(Extracted data entries)
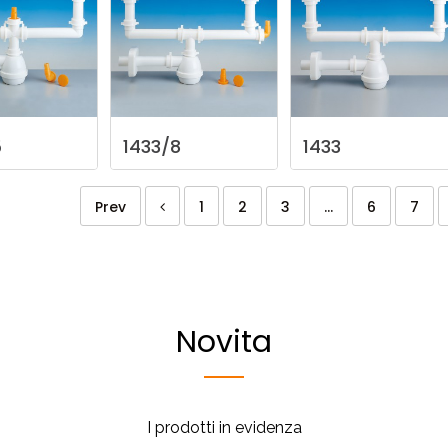
5
1433/8
1433
Prev
1
2
3
...
6
7
Novita
I prodotti in evidenza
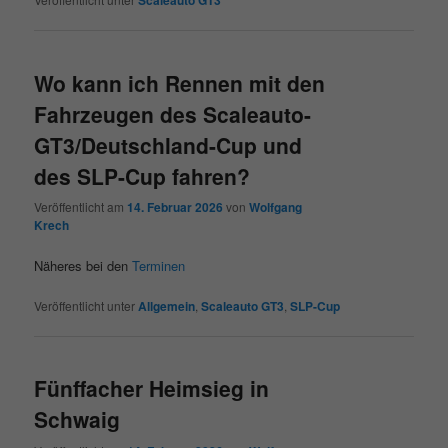
Scaleauto GT3
Wo kann ich Rennen mit den
Fahrzeugen des Scaleauto-
GT3/Deutschland-Cup und
des SLP-Cup fahren?
Veröffentlicht am
14. Februar 2026
von
Wolfgang
Krech
Näheres bei den
Terminen
Veröffentlicht unter
Allgemein
,
Scaleauto GT3
,
SLP-Cup
Fünffacher Heimsieg in
Schwaig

TASK = Work out how many lines in the records above contain the word "Veröffentlicht", and reply with that number alone.

EXPECTED OUTPUT = 2